Documentation |
Transform IIR complex bandpass filter to IIR complex bandpass filter with different characteristics
[Num,Den,AllpassNum,AllpassDen] =
iirbpc2bpc(B,A,Wo,Wt)
[Num,Den,AllpassNum,AllpassDen] = iirbpc2bpc(B,A,Wo,Wt) returns the numerator and denominator vectors, Num and Den respectively, of the target filter transformed from the complex bandpass prototype by applying a first-order complex bandpass to complex bandpass frequency transformation.
It also returns the numerator, AllpassNum, and the denominator, AllpassDen, of the allpass mapping filter. The prototype lowpass filter is given with the numerator specified by B and the denominator specified by A.
This transformation effectively places two features of an original filter, located at frequencies W_{o1} and W_{o2}, at the required target frequency locations, W_{t1}, and W_{t2} respectively. It is assumed that W_{t2} is greater than W_{t1}. In most of the cases the features selected for the transformation are the band edges of the filter passbands. In general it is possible to select any feature; e.g., the stopband edge, the DC, the deep minimum in the stopband, or other ones.
Relative positions of other features of an original filter do not change in the target filter. This means that it is possible to select two features of an original filter, F_{1} and F_{2}, with F_{1} preceding F_{2}. Feature F_{1} will still precede F_{2} after the transformation. However, the distance between F_{1} and F_{2} will not be the same before and after the transformation.
This transformation can also be used for transforming other types of filters; e.g., complex notch filters or resonators can be repositioned at two distinct desired frequencies at any place around the unit circle; e.g., in the adaptive system.

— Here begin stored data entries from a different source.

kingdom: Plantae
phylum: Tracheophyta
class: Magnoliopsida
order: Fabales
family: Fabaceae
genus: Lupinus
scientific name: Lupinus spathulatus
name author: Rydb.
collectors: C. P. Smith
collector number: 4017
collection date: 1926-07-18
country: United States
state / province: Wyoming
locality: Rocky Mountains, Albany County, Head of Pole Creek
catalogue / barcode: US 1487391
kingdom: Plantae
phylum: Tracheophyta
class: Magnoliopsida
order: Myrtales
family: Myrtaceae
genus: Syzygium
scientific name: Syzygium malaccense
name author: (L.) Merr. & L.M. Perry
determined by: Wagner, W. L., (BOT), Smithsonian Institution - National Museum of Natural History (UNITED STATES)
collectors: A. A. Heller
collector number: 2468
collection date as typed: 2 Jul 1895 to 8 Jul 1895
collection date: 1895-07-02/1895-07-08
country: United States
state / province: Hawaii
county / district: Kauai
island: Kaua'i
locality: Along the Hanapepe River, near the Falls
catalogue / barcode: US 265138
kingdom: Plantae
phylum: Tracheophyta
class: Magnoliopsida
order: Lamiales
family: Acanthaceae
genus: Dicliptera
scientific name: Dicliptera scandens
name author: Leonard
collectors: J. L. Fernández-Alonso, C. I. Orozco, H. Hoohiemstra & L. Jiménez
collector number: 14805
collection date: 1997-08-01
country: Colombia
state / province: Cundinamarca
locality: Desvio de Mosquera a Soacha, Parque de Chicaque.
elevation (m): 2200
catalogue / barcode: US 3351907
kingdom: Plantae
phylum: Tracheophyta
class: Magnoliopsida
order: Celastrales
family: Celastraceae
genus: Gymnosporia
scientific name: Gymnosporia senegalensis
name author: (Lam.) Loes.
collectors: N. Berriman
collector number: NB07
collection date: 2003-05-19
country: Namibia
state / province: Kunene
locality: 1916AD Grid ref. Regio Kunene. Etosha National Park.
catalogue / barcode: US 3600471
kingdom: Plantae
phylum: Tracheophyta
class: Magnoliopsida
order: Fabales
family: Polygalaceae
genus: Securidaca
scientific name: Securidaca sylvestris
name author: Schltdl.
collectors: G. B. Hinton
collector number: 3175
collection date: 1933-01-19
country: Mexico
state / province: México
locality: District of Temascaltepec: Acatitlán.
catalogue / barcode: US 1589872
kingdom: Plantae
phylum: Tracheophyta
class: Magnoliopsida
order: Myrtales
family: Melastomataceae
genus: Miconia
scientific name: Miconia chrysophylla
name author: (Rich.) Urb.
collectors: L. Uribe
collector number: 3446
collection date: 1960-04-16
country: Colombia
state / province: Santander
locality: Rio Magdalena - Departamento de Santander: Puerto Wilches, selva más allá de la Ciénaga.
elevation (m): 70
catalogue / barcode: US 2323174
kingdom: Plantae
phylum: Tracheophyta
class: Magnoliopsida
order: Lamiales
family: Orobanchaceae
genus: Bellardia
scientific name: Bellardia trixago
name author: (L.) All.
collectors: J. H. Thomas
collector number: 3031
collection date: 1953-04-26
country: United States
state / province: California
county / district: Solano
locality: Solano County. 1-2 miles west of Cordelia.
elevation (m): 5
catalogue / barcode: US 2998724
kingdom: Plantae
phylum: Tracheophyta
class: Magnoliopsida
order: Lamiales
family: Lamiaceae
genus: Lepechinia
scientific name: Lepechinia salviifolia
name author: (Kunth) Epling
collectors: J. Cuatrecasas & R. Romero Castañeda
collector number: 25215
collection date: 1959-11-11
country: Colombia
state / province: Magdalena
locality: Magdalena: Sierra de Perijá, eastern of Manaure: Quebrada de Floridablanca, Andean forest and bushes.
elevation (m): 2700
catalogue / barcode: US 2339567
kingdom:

Design a prototype real IIR halfband filter using a standard elliptic approach:
[b, a] = ellip(3, 0.1, 30, 0.409);
Create a complex passband from 0.25 to 0.75:
[b, a] = iirlp2bpc (b, a, 0.5, [0.25,0.75]); [num, den] = iirbpc2bpc(b, a, [0.25, 0.75], [-0.5, 0.5]);
Verify the result by comparing the prototype filter with the target filter:
fvtool(b, a, num, den);
Using FVTool to plot the filters shows you the comparison, presented in this figure.
Variable | Description |
---|---|
B | Numerator of the prototype lowpass filter |
A | Denominator of the prototype lowpass filter |
Wo | Frequency values to be transformed from the prototype filter |
Wt | Desired frequency locations in the transformed target filter |
Num | Numerator of the target filter |
Den | Denominator of the target filter |
AllpassNum | Numerator of the mapping filter |
AllpassDen | Denominator of the mapping filter |
Frequencies must be normalized to be between -1 and 1, with 1 corresponding to half the sample rate.